*TASKS TO CARRY OUT*:
**A.** Reproduce word for word the part of the essay on deconstruction starting at "There is a new" and ending at "galaxies and stars.".
**B.** Answer these questions from the essay on deconstruction:
(i) What two elements does it say are in everything?
(ii) What third truth does it say stands behind those two?
(iii) What must be true of the mental mirror for us to understand something of that third truth?

*EXCERPT*:
_ _ _

There is a new tendency in the modern mind. It is to deconstruct thing. The logic of it is that by so doing they can find the truth behind it. That this itself is at best a myth and at worst is a superstition of the mind can be understood by the very fact that any amount of breakdown and analysis of each part cannot give us the sense that awakens within us when we view the whole object. This is true of a humble blade of grass, of the more daring Rose as much as of the galaxies and stars.
How much ever we may analyse the contents of an ocean, we will never be able to comprehend its vastness and delight and beauty and magnanimity unless we gaze at it, behold it with some inner intuitive eye and eventually dare to plunge into it. For in everything there are these two elements, the quantity and the quality. The quantity is something measurable and analyzable but the quality is something more subjective and intrinsic and not subject to analysis and measure. Of course, we can try to define a quality and to that extent make it something more objective rather than leaving it vague and merely a matter of the subjective impression it creates upon our inner being. But this effort to define, though necessary for a certain purpose of clarity for the intellectual mind, should not be considered as a substitute for the real experience that we get when we come into contact with the reality that the quality embodies. It is thus that we have to understand the total truth of things by a combination of the quantitative and the qualitative aspects.
Of course, there is a third truth also that stands behind these two but of that we need not speak now. Perhaps it cannot really be spoken. It is the truth of Consciousness that has assumed different quantities and qualities and is yet essentially the same everywhere. In fact, after we have deconstructed anything, the last barrier is of Consciousness. By its very nature we cannot deconstruct it. It is One and Infinite as the sages say. We can identify with it and understand something of it as reflected in our mental mirrors, provided the mirror itself is clean and the glass free of the stains of past conditioning.

_ _ _

Stored dataset records:
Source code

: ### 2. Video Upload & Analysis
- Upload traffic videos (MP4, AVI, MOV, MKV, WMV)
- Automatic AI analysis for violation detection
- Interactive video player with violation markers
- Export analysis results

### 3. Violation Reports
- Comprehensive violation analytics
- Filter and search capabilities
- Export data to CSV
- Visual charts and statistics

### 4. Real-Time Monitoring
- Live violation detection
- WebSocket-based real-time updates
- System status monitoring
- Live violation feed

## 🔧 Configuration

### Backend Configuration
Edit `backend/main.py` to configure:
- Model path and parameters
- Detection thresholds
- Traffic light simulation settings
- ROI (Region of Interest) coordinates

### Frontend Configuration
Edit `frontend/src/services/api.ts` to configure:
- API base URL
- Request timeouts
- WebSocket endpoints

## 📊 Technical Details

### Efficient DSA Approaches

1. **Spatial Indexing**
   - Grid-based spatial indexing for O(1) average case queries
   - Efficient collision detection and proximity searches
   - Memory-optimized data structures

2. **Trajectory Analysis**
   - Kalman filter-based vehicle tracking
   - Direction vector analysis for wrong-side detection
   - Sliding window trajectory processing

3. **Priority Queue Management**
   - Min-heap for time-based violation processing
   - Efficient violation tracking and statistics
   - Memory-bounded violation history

_ _ _

*OUTPUTS IN ORDER*:
**A.**
There is a new tendency in the modern mind. It is to deconstruct thing. The logic of it is that by so doing they can find the truth behind it. That this itself is at best a myth and at worst is a superstition of the mind can be understood by the very fact that any amount of breakdown and analysis of each part cannot give us the sense that awakens within us when we view the whole object. This is true of a humble blade of grass, of the more daring Rose as much as of the galaxies and stars.

**B.**
(i) The quantity and the quality.
(ii) The truth of Consciousness.
(iii) The mirror must be clean, and the glass must be free of the stains of past conditioning.